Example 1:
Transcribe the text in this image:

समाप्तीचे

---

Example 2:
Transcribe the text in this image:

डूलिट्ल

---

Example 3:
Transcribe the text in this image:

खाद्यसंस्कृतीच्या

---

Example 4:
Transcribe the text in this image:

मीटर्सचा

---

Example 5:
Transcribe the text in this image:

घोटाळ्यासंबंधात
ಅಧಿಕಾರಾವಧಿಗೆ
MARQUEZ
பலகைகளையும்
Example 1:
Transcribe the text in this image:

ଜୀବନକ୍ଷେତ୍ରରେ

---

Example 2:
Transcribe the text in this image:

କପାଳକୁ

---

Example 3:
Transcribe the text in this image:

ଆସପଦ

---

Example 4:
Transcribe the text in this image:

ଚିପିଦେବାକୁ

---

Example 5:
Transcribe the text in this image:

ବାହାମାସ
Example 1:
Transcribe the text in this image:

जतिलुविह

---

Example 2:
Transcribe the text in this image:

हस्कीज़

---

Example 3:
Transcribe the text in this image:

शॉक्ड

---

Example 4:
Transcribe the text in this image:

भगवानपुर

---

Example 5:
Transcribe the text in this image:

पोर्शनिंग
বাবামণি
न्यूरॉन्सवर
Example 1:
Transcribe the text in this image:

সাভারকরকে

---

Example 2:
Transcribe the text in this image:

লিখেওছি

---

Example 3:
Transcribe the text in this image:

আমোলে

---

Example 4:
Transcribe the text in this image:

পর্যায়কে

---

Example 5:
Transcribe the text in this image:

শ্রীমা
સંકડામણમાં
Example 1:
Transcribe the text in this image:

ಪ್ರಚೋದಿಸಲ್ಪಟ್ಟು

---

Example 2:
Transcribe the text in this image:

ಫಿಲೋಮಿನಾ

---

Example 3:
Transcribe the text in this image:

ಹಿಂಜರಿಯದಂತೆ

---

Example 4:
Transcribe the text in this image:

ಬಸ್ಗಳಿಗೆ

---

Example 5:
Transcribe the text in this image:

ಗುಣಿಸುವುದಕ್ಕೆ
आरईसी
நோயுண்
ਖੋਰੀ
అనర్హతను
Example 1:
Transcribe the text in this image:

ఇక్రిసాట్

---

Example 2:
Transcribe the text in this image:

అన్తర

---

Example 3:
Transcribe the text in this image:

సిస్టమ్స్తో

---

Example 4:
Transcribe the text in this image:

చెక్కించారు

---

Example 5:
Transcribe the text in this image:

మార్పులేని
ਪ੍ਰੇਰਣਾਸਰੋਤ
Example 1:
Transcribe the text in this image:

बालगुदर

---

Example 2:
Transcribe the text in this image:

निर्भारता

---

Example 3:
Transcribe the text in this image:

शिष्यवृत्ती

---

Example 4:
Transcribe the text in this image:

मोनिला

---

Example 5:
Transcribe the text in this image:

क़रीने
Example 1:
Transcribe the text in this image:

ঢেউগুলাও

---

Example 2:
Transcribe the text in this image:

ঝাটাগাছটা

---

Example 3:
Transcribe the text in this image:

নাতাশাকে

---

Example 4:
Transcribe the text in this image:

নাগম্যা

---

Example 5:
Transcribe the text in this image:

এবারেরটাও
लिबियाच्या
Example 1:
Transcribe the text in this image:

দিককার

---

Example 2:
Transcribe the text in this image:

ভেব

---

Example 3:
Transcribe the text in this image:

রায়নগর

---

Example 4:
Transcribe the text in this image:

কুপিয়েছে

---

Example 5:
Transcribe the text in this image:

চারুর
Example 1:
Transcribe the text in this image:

================

» YOUR INSTRUCTIONS:
Change every "Transcribe" to "Copy" in everything from the start of the material down to the line containing "చెక్కించారు", and give those lines back with nothing else altered.

» ANSWER:
Example 1:
Copy the text in this image:

समाप्तीचे

---

Example 2:
Copy the text in this image:

डूलिट्ल

---

Example 3:
Copy the text in this image:

खाद्यसंस्कृतीच्या

---

Example 4:
Copy the text in this image:

मीटर्सचा

---

Example 5:
Copy the text in this image:

घोटाळ्यासंबंधात
ಅಧಿಕಾರಾವಧಿಗೆ
MARQUEZ
பலகைகளையும்
Example 1:
Copy the text in this image:

ଜୀବନକ୍ଷେତ୍ରରେ

---

Example 2:
Copy the text in this image:

କପାଳକୁ

---

Example 3:
Copy the text in this image:

ଆସପଦ

---

Example 4:
Copy the text in this image:

ଚିପିଦେବାକୁ

---

Example 5:
Copy the text in this image:

ବାହାମାସ
Example 1:
Copy the text in this image:

जतिलुविह

---

Example 2:
Copy the text in this image:

हस्कीज़

---

Example 3:
Copy the text in this image:

शॉक्ड

---

Example 4:
Copy the text in this image:

भगवानपुर

---

Example 5:
Copy the text in this image:

पोर्शनिंग
বাবামণি
न्यूरॉन्सवर
Example 1:
Copy the text in this image:

সাভারকরকে

---

Example 2:
Copy the text in this image:

লিখেওছি

---

Example 3:
Copy the text in this image:

আমোলে

---

Example 4:
Copy the text in this image:

পর্যায়কে

---

Example 5:
Copy the text in this image:

শ্রীমা
સંકડામણમાં
Example 1:
Copy the text in this image:

ಪ್ರಚೋದಿಸಲ್ಪಟ್ಟು

---

Example 2:
Copy the text in this image:

ಫಿಲೋಮಿನಾ

---

Example 3:
Copy the text in this image:

ಹಿಂಜರಿಯದಂತೆ

---

Example 4:
Copy the text in this image:

ಬಸ್ಗಳಿಗೆ

---

Example 5:
Copy the text in this image:

ಗುಣಿಸುವುದಕ್ಕೆ
आरईसी
நோயுண்
ਖੋਰੀ
అనర్హతను
Example 1:
Copy the text in this image:

ఇక్రిసాట్

---

Example 2:
Copy the text in this image:

అన్తర

---

Example 3:
Copy the text in this image:

సిస్టమ్స్తో

---

Example 4:
Copy the text in this image:

చెక్కించారు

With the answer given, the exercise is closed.